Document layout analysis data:
┄┄┄┄┄┄┄┄┄┄┄┄┄┄┄┄┄┄┄┄

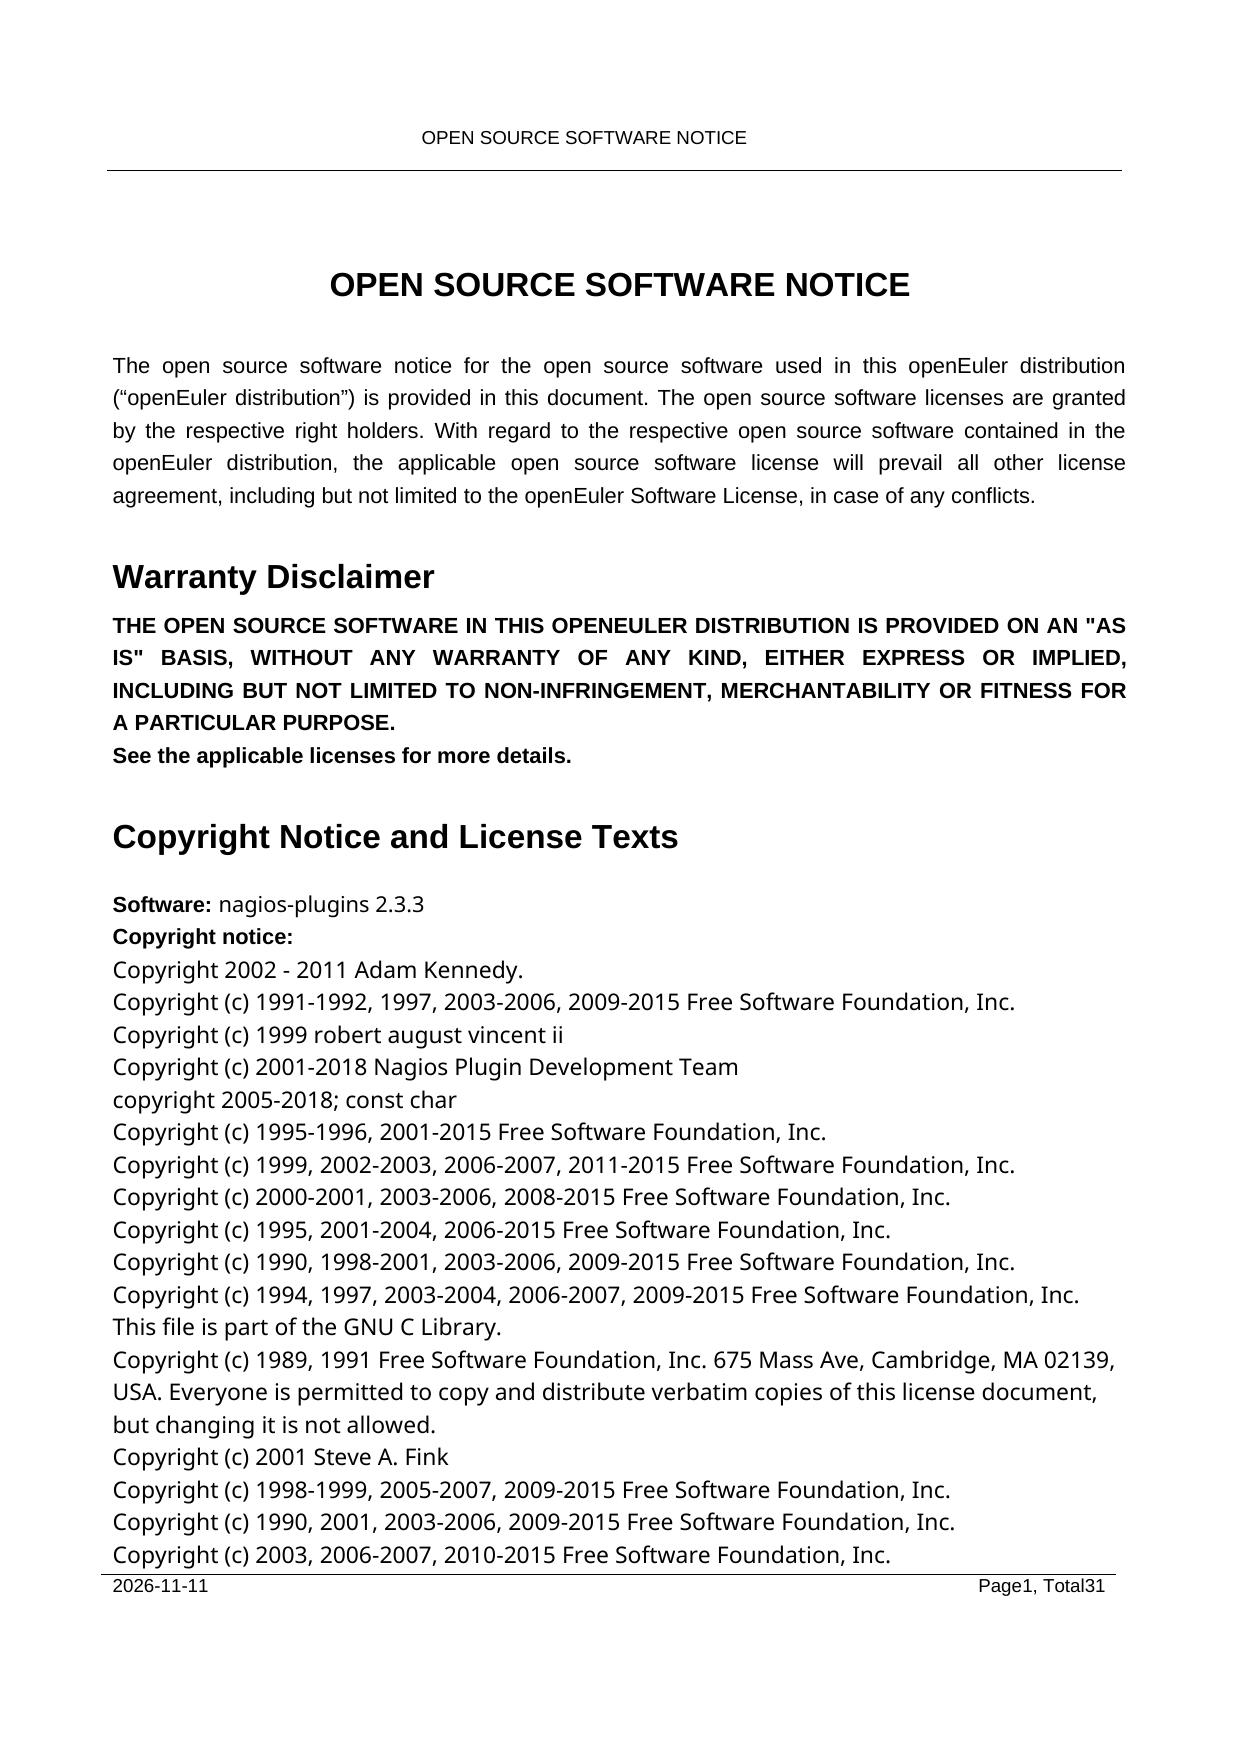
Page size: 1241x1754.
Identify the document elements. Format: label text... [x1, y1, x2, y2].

text Software: nagios-plugins 2.3.3 [112, 888, 1128, 921]
text The open source software notice for the open source software used in this openEuler distribution (“openEuler distribution”) is provided in this document. The open source software licenses are granted by the respective right holders. With regard to the respective open source software contained in the openEuler distribution, the applicable open source software license will prevail all other license agreement, including but not limited to the openEuler Software License, in case of any conflicts. [112, 349, 1128, 511]
text OPEN SOURCE SOFTWARE NOTICE [112, 251, 1128, 316]
text Warranty Disclaimer [112, 544, 1128, 609]
text Copyright notice: [112, 921, 1128, 953]
text THE OPEN SOURCE SOFTWARE IN THIS OPENEULER DISTRIBUTION IS PROVIDED ON AN "AS IS" BASIS, WITHOUT ANY WARRANTY OF ANY KIND, EITHER EXPRESS OR IMPLIED, INCLUDING BUT NOT LIMITED TO NON-INFRINGEMENT, MERCHANTABILITY OR FITNESS FOR A PARTICULAR PURPOSE. See the applicable licenses for more details. [112, 609, 1128, 771]
text Copyright Notice and License Texts [112, 804, 1128, 869]
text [112, 953, 1128, 1571]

┄┄┄┄┄┄┄┄┄┄┄┄┄┄┄┄┄┄┄┄

If an entry holds an image, omit that image and print the remainder exactly as it stands.

Page size: 1241x1754.
Identify the document elements. Format: label text... [x1, y1, x2, y2].

text Software: nagios-plugins 2.3.3 [112, 888, 1128, 921]
text The open source software notice for the open source software used in this openEuler distribution (“openEuler distribution”) is provided in this document. The open source software licenses are granted by the respective right holders. With regard to the respective open source software contained in the openEuler distribution, the applicable open source software license will prevail all other license agreement, including but not limited to the openEuler Software License, in case of any conflicts. [112, 349, 1128, 511]
text OPEN SOURCE SOFTWARE NOTICE [112, 251, 1128, 316]
text Warranty Disclaimer [112, 544, 1128, 609]
text Copyright notice: [112, 921, 1128, 953]
text THE OPEN SOURCE SOFTWARE IN THIS OPENEULER DISTRIBUTION IS PROVIDED ON AN "AS IS" BASIS, WITHOUT ANY WARRANTY OF ANY KIND, EITHER EXPRESS OR IMPLIED, INCLUDING BUT NOT LIMITED TO NON-INFRINGEMENT, MERCHANTABILITY OR FITNESS FOR A PARTICULAR PURPOSE. See the applicable licenses for more details. [112, 609, 1128, 771]
text Copyright Notice and License Texts [112, 804, 1128, 869]
text [112, 953, 1128, 1571]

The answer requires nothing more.